**WORK INSTRUCTIONS:**
How many lines in the records below contain the word "chez"? Answer with the number only.
*** Opening TASK INPUT ***
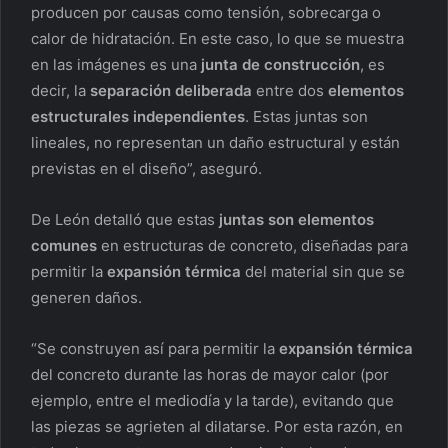
producen por causas como tensión, sobrecarga o
calor de hidratación. En este caso, lo que se muestra
en las imágenes es una
junta de construcción
, es
decir, la
separación deliberada
entre dos
elementos
estructurales independientes
. Estas juntas son
lineales, no representan un daño estructural y están
previstas en el diseño”, aseguró.
De León detalló que estas
juntas son elementos
comunes
en estructuras de concreto, diseñadas para
permitir la
expansión térmica
del material sin que se
generen daños.
“Se construyen así para permitir la
expansión térmica
del concreto durante las horas de mayor calor (por
ejemplo, entre el mediodía y la tarde), evitando que
las piezas se agrieten al dilatarse. Por esta razón, en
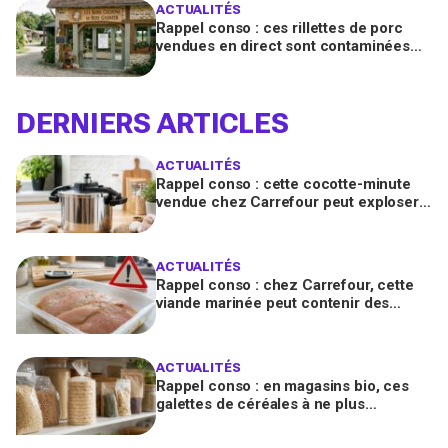
ACTUALITÉS
Rappel conso : ces rillettes de porc
vendues en direct sont contaminées
par la Listeria, vérifiez votre frigo
DERNIERS ARTICLES
ACTUALITÉS
Rappel conso : cette cocotte-minute
vendue chez Carrefour peut exploser
et provoquer de graves brûlures
ACTUALITÉS
Rappel conso : chez Carrefour, cette
viande marinée peut contenir des
salmonelles, ne la consommez pas
ACTUALITÉS
Rappel conso : en magasins bio, ces
galettes de céréales à ne plus
consommer contiennent une toxine
cancérogène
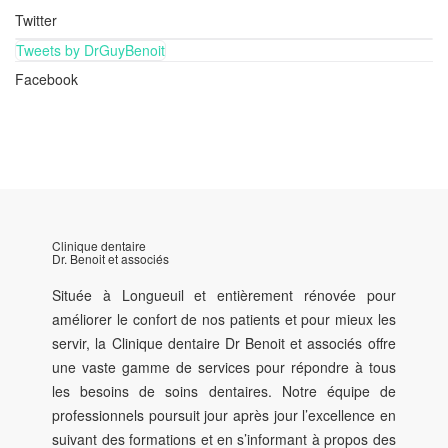
Twitter
Tweets by DrGuyBenoit
Facebook
Clinique dentaire
Dr. Benoit et associés
Située à Longueuil et entièrement rénovée pour
améliorer le confort de nos patients et pour mieux les
servir, la Clinique dentaire Dr Benoit et associés offre
une vaste gamme de services pour répondre à tous
les besoins de soins dentaires. Notre équipe de
professionnels poursuit jour après jour l’excellence en
suivant des formations et en s’informant à propos des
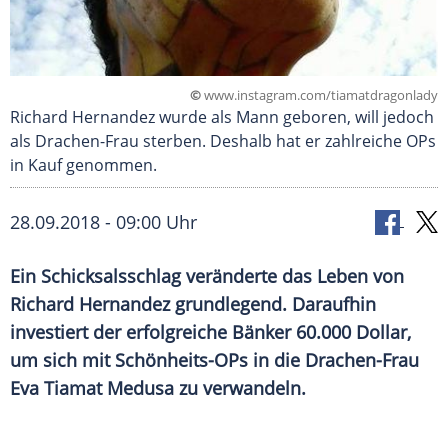
©
www.instagram.com/tiamatdragonlady
Richard Hernandez wurde als Mann geboren, will jedoch
als Drachen-Frau sterben. Deshalb hat er zahlreiche OPs
in Kauf genommen.
28.09.2018 - 09:00 Uhr
Ein
Schicksalsschlag
veränderte das Leben von
Richard Hernandez
grundlegend. Daraufhin
investiert der erfolgreiche Bänker 60.000 Dollar,
um sich mit Schönheits-OPs in die Drachen-Frau
Eva Tiamat
Medusa zu verwandeln.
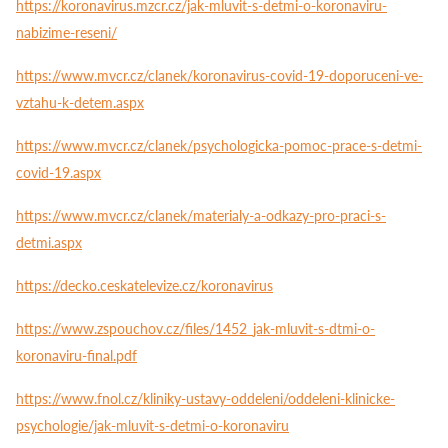
https://koronavirus.mzcr.cz/jak-mluvit-s-detmi-o-koronaviru-
nabizime-reseni/
https://www.mvcr.cz/clanek/koronavirus-covid-19-doporuceni-ve-
vztahu-k-detem.aspx
https://www.mvcr.cz/clanek/psychologicka-pomoc-prace-s-detmi-
covid-19.aspx
https://www.mvcr.cz/clanek/materialy-a-odkazy-pro-praci-s-
detmi.aspx
https://decko.ceskatelevize.cz/koronavirus
https://www.zspouchov.cz/files/1452_jak-mluvit-s-dtmi-o-
koronaviru-final.pdf
https://www.fnol.cz/kliniky-ustavy-oddeleni/oddeleni-klinicke-
psychologie/jak-mluvit-s-detmi-o-koronaviru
*** Closing TASK INPUT ***
**SOLUTION FOR THIS PROBLEM:**
2